Murnikan Dakwah dengan al-Qur’an dan as-Sunnah

 

Murni artinya tidak bercampur dengan unsur lain, tidak ternoda, suci dan sejati. Memurnikan berarti membersihkan, meluruskan, menjernihkan. Dakwah yang kita kibarkan panjinya di Harakah penuh berkah ini adalah dakwah kemurnian. Dakwah yang berdasarkan al-Qur’an dan as-Sunnah yang murni.Murni dan suci dalam bertauhid, Murni dan suci dalam beribadah, berakhlak, bermu`amalah dan berdakwah.
 
Tidak ada kompromi dengan segala noda dalam upaya menegakkan agama Alloh. Tidak ada persatuan di atas genangan rawa penuh noda. Walaupun persatuan penting, tetapi harus berlandaskan tauhid dan sunnah yang murni. Tidak mungkin istana berdiri menjulang, bila dasar bangunannya kubangan rawa yang dalam.

Baris Data:
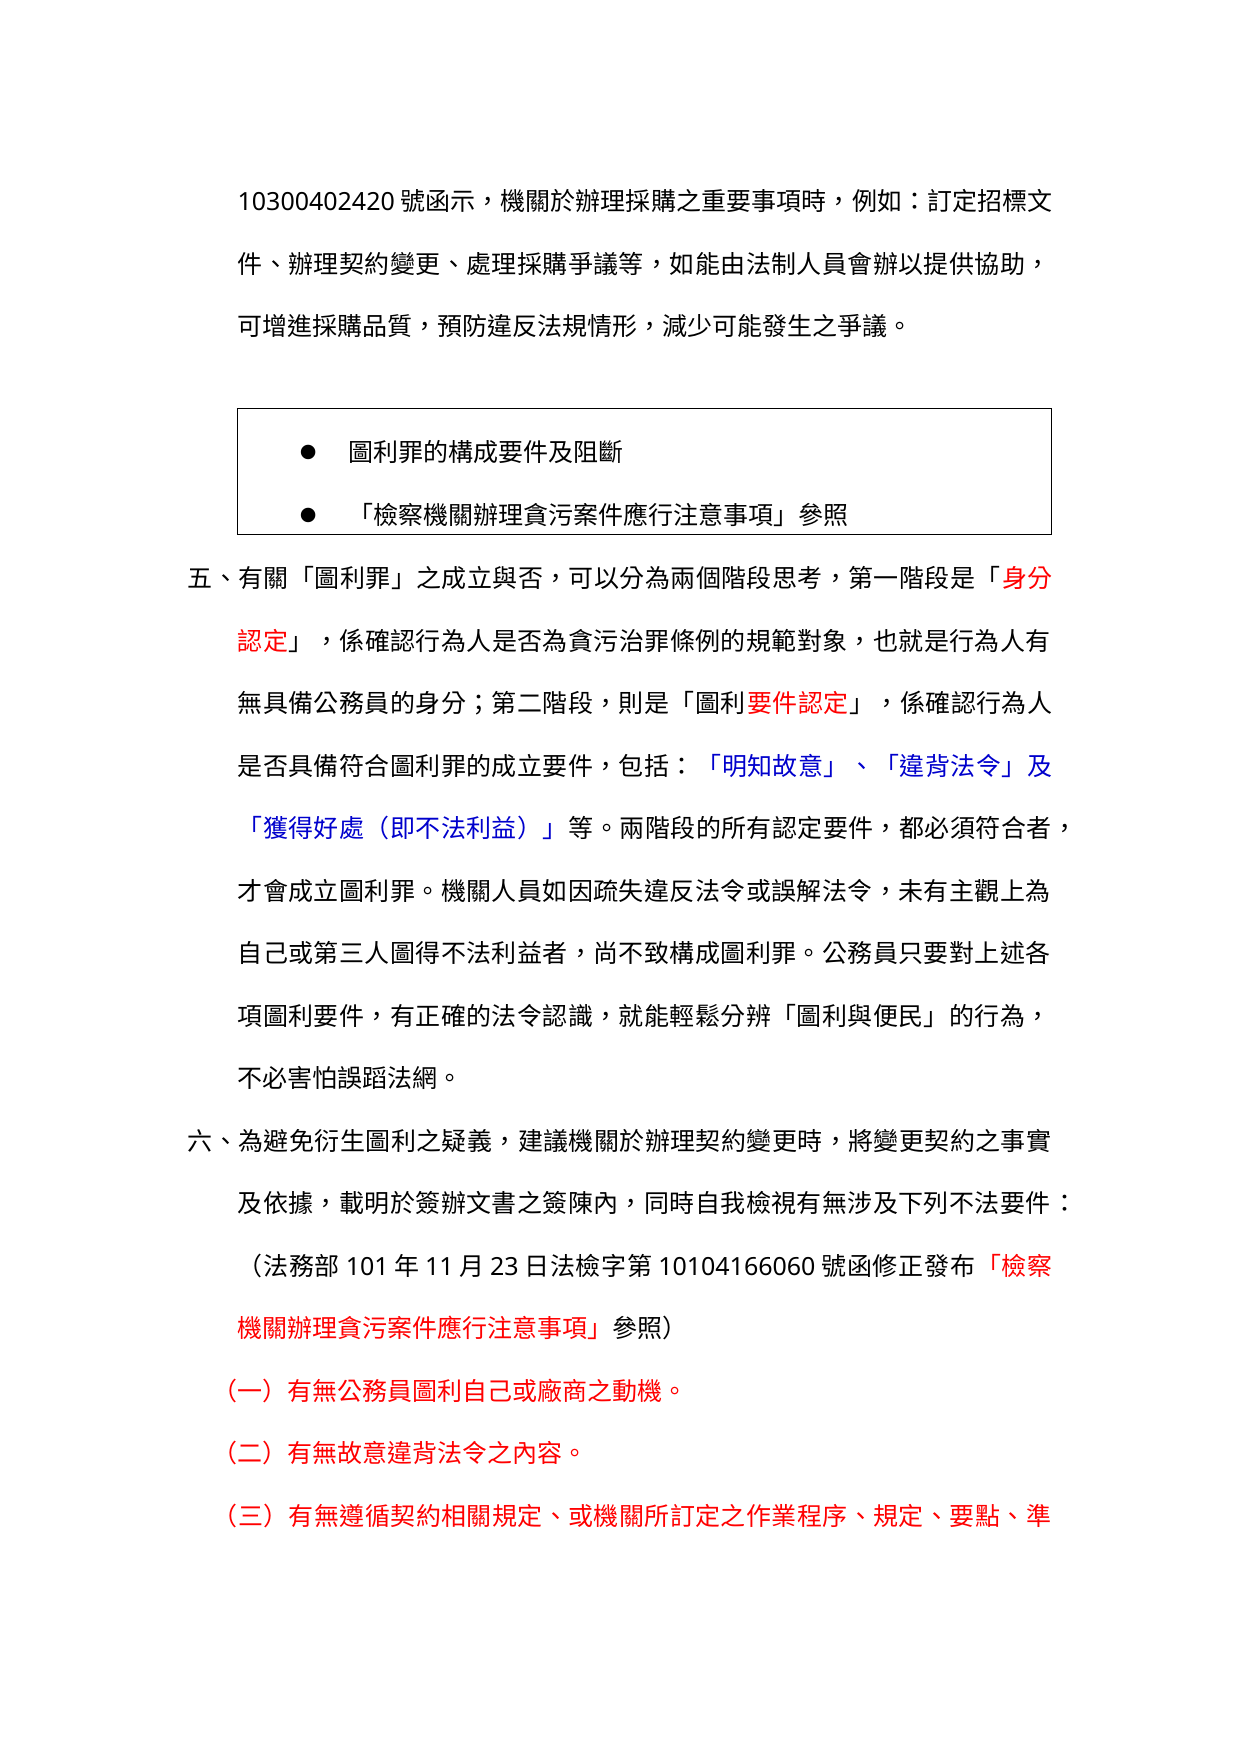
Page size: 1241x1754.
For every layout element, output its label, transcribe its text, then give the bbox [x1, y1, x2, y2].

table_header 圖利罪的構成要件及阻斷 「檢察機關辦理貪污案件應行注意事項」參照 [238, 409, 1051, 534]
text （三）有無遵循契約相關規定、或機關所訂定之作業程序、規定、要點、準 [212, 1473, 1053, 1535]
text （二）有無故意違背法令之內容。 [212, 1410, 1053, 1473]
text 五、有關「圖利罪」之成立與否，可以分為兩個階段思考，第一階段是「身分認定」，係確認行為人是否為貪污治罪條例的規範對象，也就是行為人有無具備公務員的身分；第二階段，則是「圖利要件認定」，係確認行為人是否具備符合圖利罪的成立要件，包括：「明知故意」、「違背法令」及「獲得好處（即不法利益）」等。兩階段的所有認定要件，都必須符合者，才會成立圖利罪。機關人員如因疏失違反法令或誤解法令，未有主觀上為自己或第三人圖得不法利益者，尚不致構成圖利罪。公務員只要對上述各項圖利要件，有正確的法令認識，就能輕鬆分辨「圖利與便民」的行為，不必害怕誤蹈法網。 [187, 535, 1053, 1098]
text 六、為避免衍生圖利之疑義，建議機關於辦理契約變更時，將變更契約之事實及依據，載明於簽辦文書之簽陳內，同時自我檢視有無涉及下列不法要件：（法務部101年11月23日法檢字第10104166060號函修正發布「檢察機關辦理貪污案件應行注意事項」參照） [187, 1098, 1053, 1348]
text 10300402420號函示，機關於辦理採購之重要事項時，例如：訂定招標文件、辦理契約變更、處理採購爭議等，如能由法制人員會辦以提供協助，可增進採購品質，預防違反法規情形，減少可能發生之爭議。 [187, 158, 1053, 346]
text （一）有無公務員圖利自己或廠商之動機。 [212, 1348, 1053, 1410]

Ketentuan Latihan:
1. Tentukan apakah setiap pernyataan berikut sesuai dengan teks tentang pemurnian dakwah, lalu kutip kata-kata teks yang menentukannya: (a) memurnikan berarti membersihkan; (b) persatuan dianggap tidak penting; (c) kompromi dengan noda diperbolehkan dalam upaya menegakkan agama.
2. Apa arti kata "murni" menurut teks tentang pemurnian dakwah?
3. Mohon lanjutkan teks tentang pemurnian dakwah mulai dari kalimat terakhirnya.
Daftar tersebut merupakan bahan tersendiri, terpisah dari teks tentang pemurnian dakwah.

Jawaban Tugas:
1.
(a) Ya: "Memurnikan berarti membersihkan, meluruskan, menjernihkan."
(b) Tidak: "Walaupun persatuan penting, tetapi harus berlandaskan tauhid dan sunnah yang murni."
(c) Tidak: "Tidak ada kompromi dengan segala noda dalam upaya menegakkan agama Alloh."

2. Murni artinya tidak bercampur dengan unsur lain, tidak ternoda, suci dan sejati.

3.
Istilah lain dari upaya pemurnian sering disebut tajdid. Secara bahasa, kata tajdîd berasal dari bahasa Arab, jaddayajiddu artinya memperbaharui sesuatu sebagaimana semula. Dalam bahasa Arab sesuatu dikatakan jadîd(baru) apabila bagian-bagiannya masih jelas dan masih erat menyatu. Maka, upaya tajdîdadalah upaya mengembalikan keutuhan dan kemurnian Islam. Tajdid berarti kembali kepada pokok atau keaslian Islam, menghidupkan apa yang dulu pernah ada tetapi ditinggalkan, membersihkan Islam dari noda-noda yang menutupinya. Mengembalikan orbit kehidupan pada orbit ittiba’ sunnah kenabian.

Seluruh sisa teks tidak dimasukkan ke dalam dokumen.